Back in Redwood Creek, the wild coho run has never been augmented by hatchery fish or releases from other streams. Instead, over the past five years, the National Park Service and its partners have done something truly remarkable — a huge effort to restore the severely damaged estuary to its original condition.
With everything from industrial backhoes to volunteer hand labor, they’ve resurrected the complex of curves and backwaters necessary for growth and survival of smolts. They’ve replanted native vegetation, created shade to keep the water cool, eliminated obstacles to free flow, relocated the parking lot, moved trails, and restored a lagoon that had vanished many decades ago. All of this makes incomparably better habitat for the endangered salmon and the steelhead, with major side benefits for a whole array of other wildlife.
Not only this, but it’s truly beautiful. And it gives a person hope, as I discovered on another afternoon, wandering beside the clearwater lagoon. The sandbar was still unbroken because of relentless drought, but I could imagine cohos in the blue waters just offshore, waiting for a good rain that would reopen the creek mouth.
I confess that my thoughts drifted back to Alaska, with feelings of gratitude and privilege. Earlier that year almost a million salmon had jammed into the river a mile from my home. And the nearby coho runs were like a dream from that vanished time when Miwok people fished in Redwood Creek.

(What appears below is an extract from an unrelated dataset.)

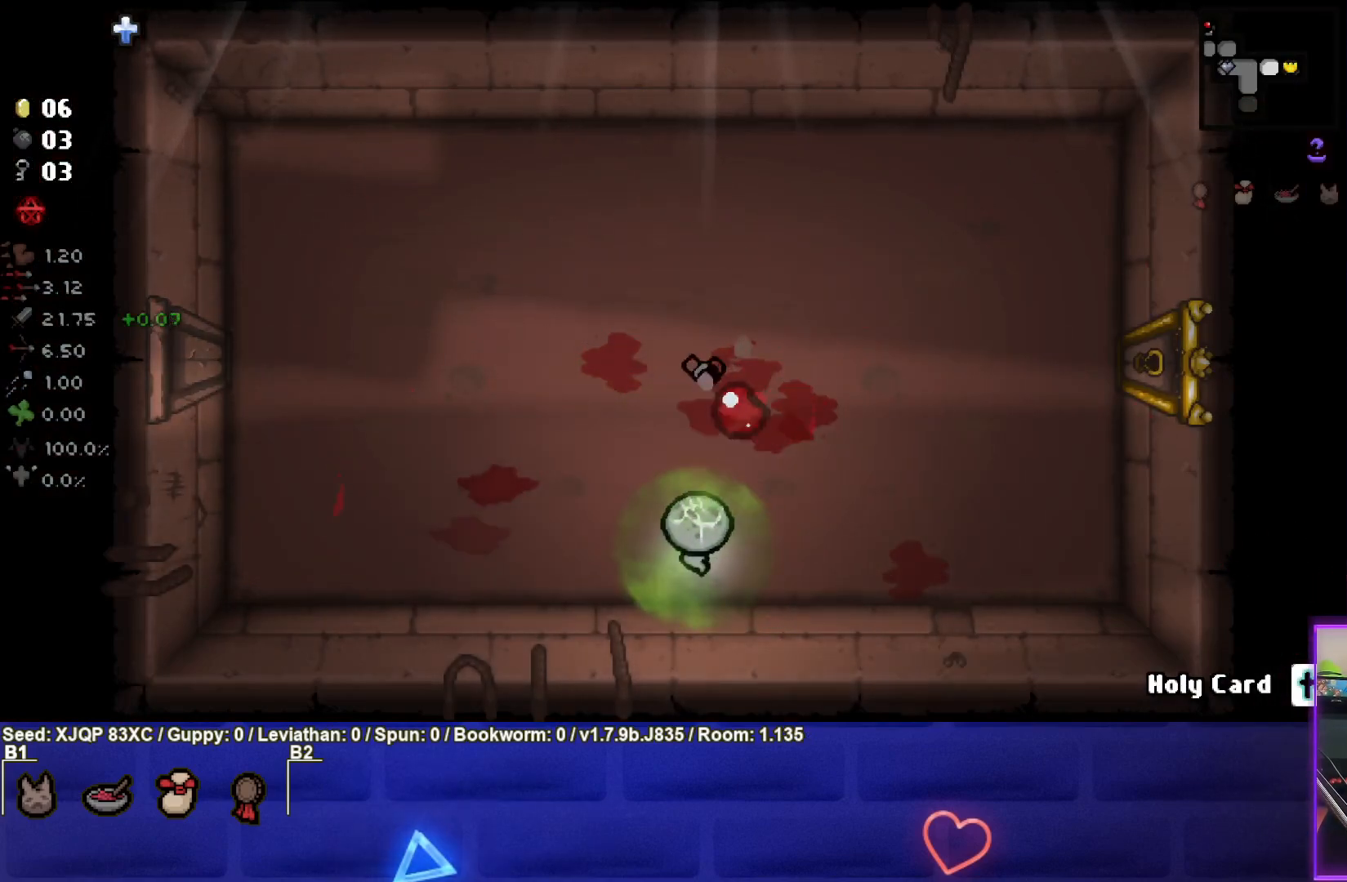
{"buttons": [], "left_stick": "up-right", "right_stick": "center", "events": [[83, "TRIANGLE", "up"], [167, "left_stick", "up-right"]]}
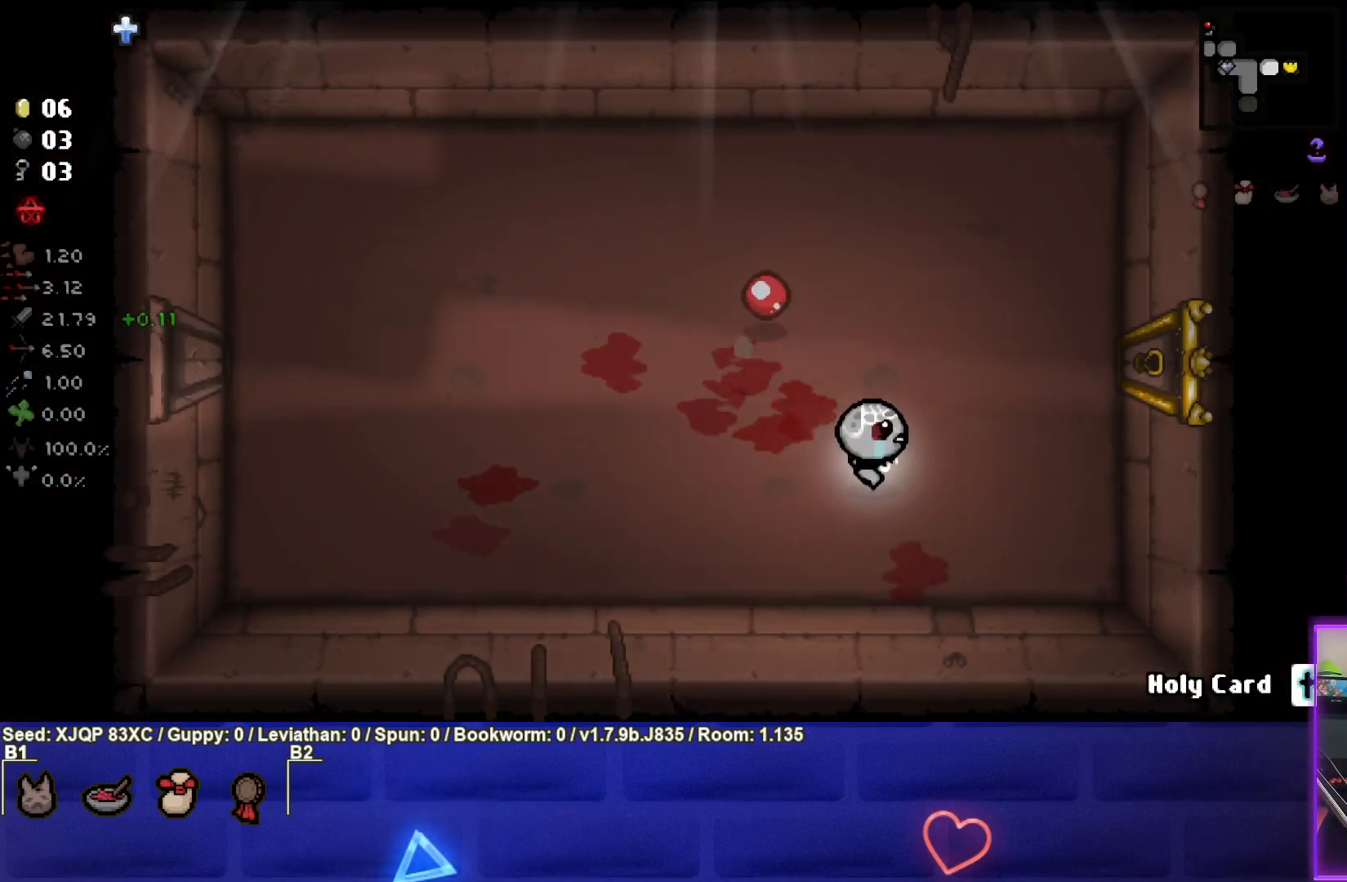
{"buttons": [], "left_stick": "right", "right_stick": "center", "events": [[383, "left_stick", "right"]]}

Then I stood for a long while, watching the breeze etch dark patterns on the Redwood Creek lagoon…and I was elated to see a mother with her small daughter, sitting quietly at the water’s edge while a great blue heron hunted in the shallows just a few yards away.
Governments, organizations, and citizens all over California are working to bring back the fish and restore the environment that made them so abundant. You can’t miss the fact that, for all the dark history and all the challenges, a lot of Californians are captivated by the mystery and miracle of salmon.
The Coast Miwok people who awaited the salmon each year along Redwood Creek would have felt this kinship more deeply than we can fathom. They shaped their daily existence around the recognition that people and salmon belong to one great, mutually sustaining community of life, bound together by webs of understanding and spirituality, dependence and respect.
This may be the greatest lesson we could learn, in our efforts to restore a long term balance and sustainability in our relationship with salmon.
Months after my visit to Muir Woods, I learned that a February storm had brought the long awaited rains. A roaring flood came down Redwood Creek — broke through the sandbar — and within a few days coho salmon were spotted upstream. Not many — perhaps a dozen. Then later on, five spawning nests — or redds — were counted. If all went well, schools of bright coho smolts would gather to feed and grow in the restored estuary.
The numbers were precariously small, but it was a new generation of salmon. And where there are salmon, there is always hope.